All Colors Are In The Lights 2019, Taiwan, Taichung

Extracting and Overlaying Urban Images for Interactive Spatiality

“All Colors Are In The Lights” (ACAITL) is an interactive installation work that animates the environment via arrangements of images and projections. Without complicated sensing techniques or movable mechanisms, an intuitive light and shadow show with everyday street view images creates an instantly relatable urban experience to the audience. A playful and responsive engagement between an enclosed interior and an open urban spatial environment is presented in a way that invites maximum public participation, whether to interact with the imagery, the projections, or the interior space, individually as well as collectively.

All Colors Are In The Lights (ACAITL) is a 20-minute 12-channel projection installation project commissioned by the National Taichung Theater that takes place in the Tutu Gallery, a 460-square-meter exhibition space at the heart of the building. The work depicts a journey from the outskirts of the city all the way to downtown via the most important main road in the city (Taiwan Boulevard), aiming to represent an everyday urban commute experience to the indoor audience. The cross-town traffic was captured by a 360-degree camera into a panoramic movie and then extracted to 270 frames. Each frame lasts for 4.5 seconds, making the total time equal to the original trip of 20 minutes. Each image depicts a view that is 25 meters further on the road, therefore the video is a slow stop-frame animation of city surroundings from a moving vehicle’s point of view, not unlike pushing the forward key while in a “street view” mode on a digital map. The panoramic video is separated into four views, facing front, right, back, and left, projecting on the four main curved walls in the gallery, to resemble observing the city in a moving car through its windows at each side. However, the projections are all layered: At least two projectors overlay images on every wall, while the main wall on the front has images layered and stitched by six projectors. The layering of images is to create additive mixing of lights. From the same base images, street elements (vehicles, buildings, passengers, trees, etc.) are identified, grouped, and then cast with pairing primary or secondary colors. The colors are coded in a way that the same group of street elements receives complementary colors, therefore when projected together on the wall, the layers add up to white. The abstract white shades only reveal its descriptive color profiles when a viewer moves between the projectors and the curve wall, casting its shadows not in black but in vibrant colors as if the viewer’s participation activates the animated urban imageries.

SHORT TASK 1: Transcribe the part of the installation description starting at "All Colors Are In The Lights 2019, Taiwan, Taichung" and ending at "well as collectively.".
The listing that comes next is unrelated to the installation description.

[Stored data entries]
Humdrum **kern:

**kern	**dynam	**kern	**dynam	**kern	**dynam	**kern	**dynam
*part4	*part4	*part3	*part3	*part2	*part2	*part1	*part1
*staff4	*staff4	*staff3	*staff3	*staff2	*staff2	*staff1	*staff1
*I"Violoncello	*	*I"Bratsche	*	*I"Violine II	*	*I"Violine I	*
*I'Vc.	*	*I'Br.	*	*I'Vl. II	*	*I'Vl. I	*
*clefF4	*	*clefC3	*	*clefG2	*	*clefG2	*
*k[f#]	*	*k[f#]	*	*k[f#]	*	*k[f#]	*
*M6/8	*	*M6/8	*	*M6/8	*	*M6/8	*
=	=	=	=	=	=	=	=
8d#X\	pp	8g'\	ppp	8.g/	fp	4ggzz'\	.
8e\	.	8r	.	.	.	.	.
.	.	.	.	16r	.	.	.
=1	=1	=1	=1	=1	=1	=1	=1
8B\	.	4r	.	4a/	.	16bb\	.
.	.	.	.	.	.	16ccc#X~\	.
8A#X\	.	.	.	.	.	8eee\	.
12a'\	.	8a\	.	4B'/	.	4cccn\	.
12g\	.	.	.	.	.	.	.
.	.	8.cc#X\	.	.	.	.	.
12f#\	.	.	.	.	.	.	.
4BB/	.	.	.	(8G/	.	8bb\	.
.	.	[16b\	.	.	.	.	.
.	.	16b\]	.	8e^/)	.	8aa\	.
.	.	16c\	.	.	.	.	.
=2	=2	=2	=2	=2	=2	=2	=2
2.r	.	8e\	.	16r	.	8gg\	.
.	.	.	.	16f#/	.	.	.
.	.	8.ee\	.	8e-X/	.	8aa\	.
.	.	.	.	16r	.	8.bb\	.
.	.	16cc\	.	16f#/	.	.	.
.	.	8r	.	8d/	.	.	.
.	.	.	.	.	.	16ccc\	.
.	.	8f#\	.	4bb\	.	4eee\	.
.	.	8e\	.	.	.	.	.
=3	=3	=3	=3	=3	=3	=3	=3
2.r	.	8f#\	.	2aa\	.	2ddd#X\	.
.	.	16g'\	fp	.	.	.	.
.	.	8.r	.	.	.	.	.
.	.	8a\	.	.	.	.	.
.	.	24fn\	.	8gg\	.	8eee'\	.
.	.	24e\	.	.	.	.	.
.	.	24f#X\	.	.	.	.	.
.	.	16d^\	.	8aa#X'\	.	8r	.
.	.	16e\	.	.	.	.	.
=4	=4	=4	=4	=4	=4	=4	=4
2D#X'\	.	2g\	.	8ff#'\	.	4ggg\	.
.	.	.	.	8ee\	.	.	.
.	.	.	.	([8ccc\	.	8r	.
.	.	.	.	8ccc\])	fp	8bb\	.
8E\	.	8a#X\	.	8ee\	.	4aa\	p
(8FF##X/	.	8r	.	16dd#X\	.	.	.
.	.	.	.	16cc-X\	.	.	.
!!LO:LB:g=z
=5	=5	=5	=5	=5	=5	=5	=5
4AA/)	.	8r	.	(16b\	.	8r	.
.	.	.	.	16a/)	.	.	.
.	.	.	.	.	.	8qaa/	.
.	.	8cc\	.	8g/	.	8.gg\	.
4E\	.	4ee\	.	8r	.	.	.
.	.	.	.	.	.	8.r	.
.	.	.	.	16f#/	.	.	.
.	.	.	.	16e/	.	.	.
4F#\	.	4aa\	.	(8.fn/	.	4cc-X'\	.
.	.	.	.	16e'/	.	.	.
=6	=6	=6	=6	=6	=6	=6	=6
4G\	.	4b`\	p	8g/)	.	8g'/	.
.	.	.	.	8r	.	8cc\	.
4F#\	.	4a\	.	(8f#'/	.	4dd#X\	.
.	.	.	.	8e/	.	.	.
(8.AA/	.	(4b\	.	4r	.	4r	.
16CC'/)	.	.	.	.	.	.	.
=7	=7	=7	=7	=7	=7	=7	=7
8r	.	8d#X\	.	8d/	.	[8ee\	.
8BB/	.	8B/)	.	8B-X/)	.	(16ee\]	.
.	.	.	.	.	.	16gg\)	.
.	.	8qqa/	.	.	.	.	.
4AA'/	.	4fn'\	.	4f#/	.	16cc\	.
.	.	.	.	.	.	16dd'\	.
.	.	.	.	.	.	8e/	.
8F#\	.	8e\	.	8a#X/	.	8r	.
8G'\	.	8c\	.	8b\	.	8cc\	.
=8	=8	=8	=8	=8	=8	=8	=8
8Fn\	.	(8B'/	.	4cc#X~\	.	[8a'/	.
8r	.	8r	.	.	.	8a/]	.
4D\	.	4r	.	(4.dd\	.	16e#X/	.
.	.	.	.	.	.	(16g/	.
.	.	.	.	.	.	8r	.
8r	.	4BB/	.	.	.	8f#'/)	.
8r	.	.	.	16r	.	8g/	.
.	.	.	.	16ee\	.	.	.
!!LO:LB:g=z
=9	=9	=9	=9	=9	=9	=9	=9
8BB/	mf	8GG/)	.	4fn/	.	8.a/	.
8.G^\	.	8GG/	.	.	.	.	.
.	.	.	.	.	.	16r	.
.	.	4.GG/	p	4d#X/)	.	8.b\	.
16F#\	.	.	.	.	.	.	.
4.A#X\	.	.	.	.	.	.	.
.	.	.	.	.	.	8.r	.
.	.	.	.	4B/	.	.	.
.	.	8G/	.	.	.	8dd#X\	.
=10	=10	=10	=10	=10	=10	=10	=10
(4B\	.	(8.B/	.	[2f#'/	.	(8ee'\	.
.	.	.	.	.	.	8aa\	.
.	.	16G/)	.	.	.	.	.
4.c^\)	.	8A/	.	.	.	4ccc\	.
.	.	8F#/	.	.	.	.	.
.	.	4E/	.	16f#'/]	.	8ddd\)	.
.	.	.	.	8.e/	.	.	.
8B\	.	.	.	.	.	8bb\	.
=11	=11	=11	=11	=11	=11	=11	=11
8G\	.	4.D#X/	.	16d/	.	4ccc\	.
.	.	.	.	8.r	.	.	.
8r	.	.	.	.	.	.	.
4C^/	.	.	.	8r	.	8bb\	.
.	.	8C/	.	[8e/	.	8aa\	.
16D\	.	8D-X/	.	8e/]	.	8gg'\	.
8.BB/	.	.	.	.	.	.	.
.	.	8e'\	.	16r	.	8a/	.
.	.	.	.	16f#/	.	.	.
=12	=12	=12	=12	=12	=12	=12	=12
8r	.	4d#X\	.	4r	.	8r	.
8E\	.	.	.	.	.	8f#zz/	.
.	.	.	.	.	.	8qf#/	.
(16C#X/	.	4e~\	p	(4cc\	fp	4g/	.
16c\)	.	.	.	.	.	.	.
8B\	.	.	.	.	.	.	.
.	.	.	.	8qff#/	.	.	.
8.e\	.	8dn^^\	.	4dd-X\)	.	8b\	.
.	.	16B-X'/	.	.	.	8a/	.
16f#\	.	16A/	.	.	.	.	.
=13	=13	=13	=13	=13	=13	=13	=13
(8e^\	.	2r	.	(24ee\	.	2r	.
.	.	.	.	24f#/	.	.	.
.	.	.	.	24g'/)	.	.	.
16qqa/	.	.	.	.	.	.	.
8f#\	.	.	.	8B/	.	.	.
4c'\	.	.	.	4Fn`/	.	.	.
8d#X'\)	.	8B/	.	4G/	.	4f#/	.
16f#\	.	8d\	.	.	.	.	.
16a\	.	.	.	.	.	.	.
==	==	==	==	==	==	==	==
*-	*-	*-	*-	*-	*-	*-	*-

SHORT TASK 2: Report only the number of lines in the listing that contain the string "kern".

WRITTEN REPLY 1:
All Colors Are In The Lights 2019, Taiwan, Taichung

Extracting and Overlaying Urban Images for Interactive Spatiality

“All Colors Are In The Lights” (ACAITL) is an interactive installation work that animates the environment via arrangements of images and projections. Without complicated sensing techniques or movable mechanisms, an intuitive light and shadow show with everyday street view images creates an instantly relatable urban experience to the audience. A playful and responsive engagement between an enclosed interior and an open urban spatial environment is presented in a way that invites maximum public participation, whether to interact with the imagery, the projections, or the interior space, individually as well as collectively.

WRITTEN REPLY 2: 2